Na festa de colheita o que se desenha é um projeto de Brasil. E isso sim, vale uma luta.

Entre as implicações salta aos olhos a importância de conscientização da sociedade e das articulações nacionais em defesa de um Brasil de Fato, para todos.

Vejam que a disputa entre a PNARA (PL6670/2016) e o pacote do veneno (PL6299/2002) bem como o avanço das maldades contidas no pacote da destruição resultarão terríveis se não forem enfrentados de imediato. O Ato pela Terra é um exemplo do que isso pode vir a significar. Precisamos tomar o destino em nossas mãos, fugir das mistificações e semear a verdade, avançando no rumo dos bons sentimentos e dos bons conselhos. 

Os mercenários de aluguel e os tolos travestidos de cientistas, políticos e formadores de opinião, que negam e tentam ocultar esta realidade, precisam ser desmascarados, e a divulgação da festa da colheita cumpre papel essencial neste sentido.

Aqui se revela, na forma de realidade concreta, que um mundo novo é possível.

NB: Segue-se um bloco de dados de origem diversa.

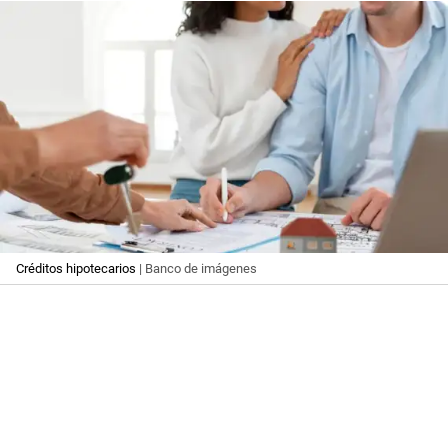
Créditos hipotecarios
| Banco de imágenes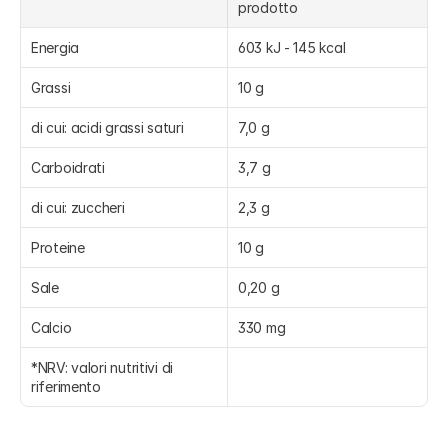
prodotto
Energia
603 kJ - 145 kcal
Grassi
10 g
di cui: acidi grassi saturi
7,0 g
Carboidrati
3,7 g
di cui: zuccheri
2,3 g
Proteine
10 g
Sale
0,20 g
Calcio
330 mg
*NRV: valori nutritivi di 
riferimento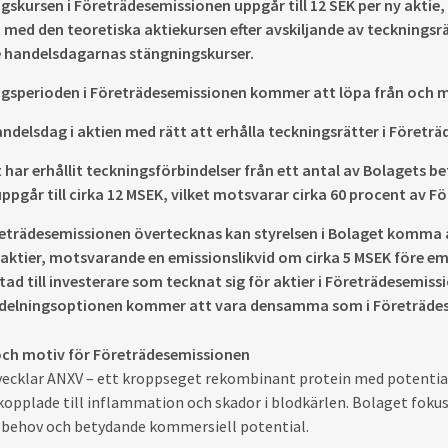
gskursen i Företrädesemissionen uppgår till 12 SEK per ny aktie
 med den teoretiska aktiekursen efter avskiljande av teckningsr
 handelsdagarnas stängningskurser.
gsperioden i Företrädesemissionen kommer att löpa från och med 
andelsdag i aktien med rätt att erhålla teckningsrätter i Företrä
 har erhållit teckningsförbindelser från ett antal av Bolagets be
uppgår till cirka 12 MSEK, vilket motsvarar cirka 60 procent av 
trädesemissionen övertecknas kan styrelsen i Bolaget komma 
 aktier, motsvarande en emissionslikvid om cirka 5 MSEK före 
ktad till investerare som tecknat sig för aktier i Företrädesemissi
ldelningsoptionen kommer att vara densamma som i Företrädesem
ch motiv för Företrädesemissionen
ecklar ANXV – ett kroppseget rekombinant protein med potential a
opplade till inflammation och skador i blodkärlen. Bolaget foku
 behov och betydande kommersiell potential.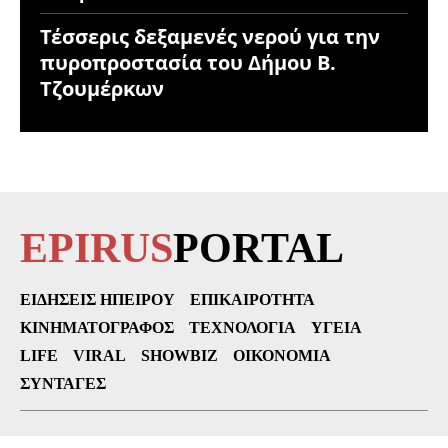
Τέσσερις δεξαμενές νερού για την
πυροπροστασία του Δήμου Β.
Τζουμέρκων
EPIRUS
PORTAL
ΕΙΔΉΣΕΙΣ ΗΠΕΊΡΟΥ
ΕΠΙΚΑΙΡΌΤΗΤΑ
ΚΙΝΗΜΑΤΟΓΡΆΦΟΣ
ΤΕΧΝΟΛΟΓΊΑ
ΥΓΕΊΑ
LIFE
VIRAL
SHOWBIZ
ΟΙΚΟΝΟΜΊΑ
ΣΥΝΤΑΓΈΣ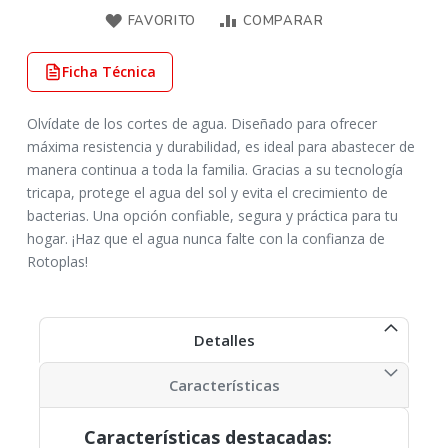
FAVORITO
COMPARAR
Ficha Técnica
Olvídate de los cortes de agua. Diseñado para ofrecer
máxima resistencia y durabilidad, es ideal para abastecer de
manera continua a toda la familia. Gracias a su tecnología
tricapa, protege el agua del sol y evita el crecimiento de
bacterias. Una opción confiable, segura y práctica para tu
hogar. ¡Haz que el agua nunca falte con la confianza de
Rotoplas!
Detalles
Características
Características destacadas: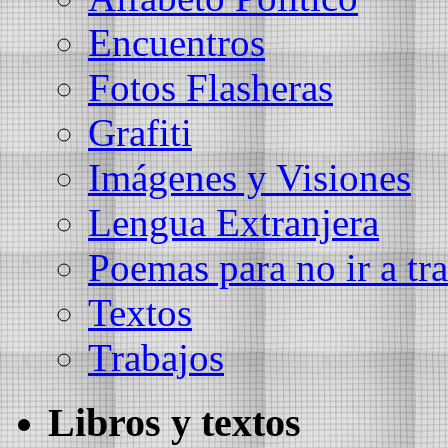
Encuentros
Fotos Flasheras
Grafiti
Imágenes y Visiones
Lengua Extranjera
Poemas para no ir a tra
Textos
Trabajos
Libros y textos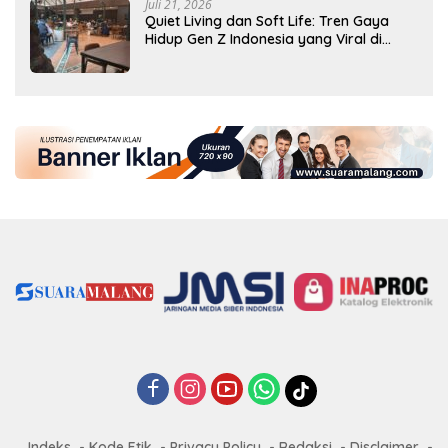
Juli 21, 2026
Quiet Living dan Soft Life: Tren Gaya
Hidup Gen Z Indonesia yang Viral di
2026
Indeks
Kode Etik
Privacy Policy
Redaksi
Disclaimer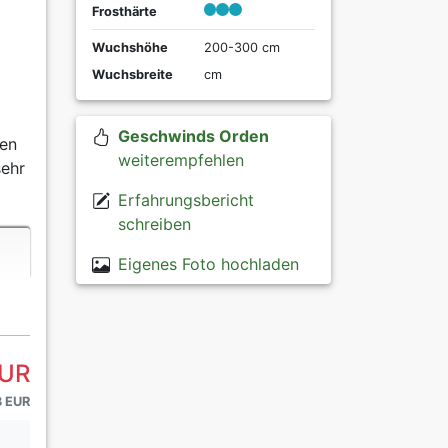
Frosthärte
Wuchshöhe
200-300 cm
Wuchsbreite
cm
Geschwinds Orden
nen
weiterempfehlen
sehr
Erfahrungsbericht
schreiben
Eigenes Foto hochladen
EUR
3 EUR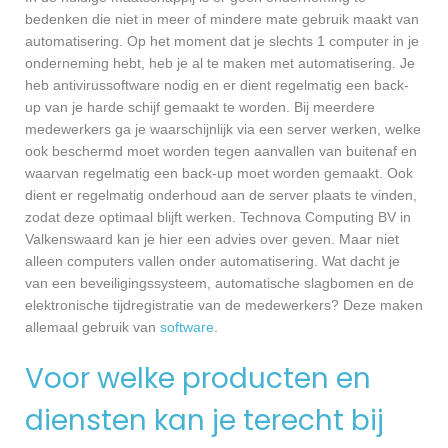
bedenken die niet in meer of mindere mate gebruik maakt van
automatisering. Op het moment dat je slechts 1 computer in je
onderneming hebt, heb je al te maken met automatisering. Je
heb antivirussoftware nodig en er dient regelmatig een back-
up van je harde schijf gemaakt te worden. Bij meerdere
medewerkers ga je waarschijnlijk via een server werken, welke
ook beschermd moet worden tegen aanvallen van buitenaf en
waarvan regelmatig een back-up moet worden gemaakt. Ook
dient er regelmatig onderhoud aan de server plaats te vinden,
zodat deze optimaal blijft werken. Technova Computing BV in
Valkenswaard kan je hier een advies over geven. Maar niet
alleen computers vallen onder automatisering. Wat dacht je
van een beveiligingssysteem, automatische slagbomen en de
elektronische tijdregistratie van de medewerkers? Deze maken
allemaal gebruik van
software
.
Voor welke producten en
diensten kan je terecht bij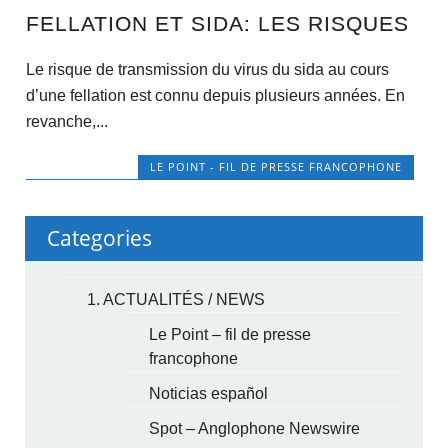
FELLATION ET SIDA: LES RISQUES
Le risque de transmission du virus du sida au cours
d’une fellation est connu depuis plusieurs années. En
revanche,...
LE POINT - FIL DE PRESSE FRANCOPHONE
Categories
1. ACTUALITÉS / NEWS
Le Point – fil de presse
francophone
Noticias español
Spot – Anglophone Newswire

Em 2022 vamos necessitar do empenho de todos, para que a sociedade tome conhecimento e faça parte de um esforço de reconstrução nacional, levando em conta o que se passa, de fundo e de simbólico, nesta festa da colheita.

Neste pais riquíssimo onde por ações e omissões de um governo especializado em matar, estamos chegando aos 700 mil óbitos por covid, e já contabilizamos 65 milhões de pessoas sub alimentadas, enquanto o agronegócio predador avança sobre a natureza, com a conivência de parlamentares golpistas e exterminando bilhões de seres que sequer conhecemos, vale retornar ao livro de Hemingway. Na Festa da Colheita aquela frase ecoa: “não perguntes por quem os sinos dobram; eles dobram por ti”.

 

* Este é um artigo de opinião. A visão do autor não necessariamente expressa a linha editorial do jornal Brasil de Fato.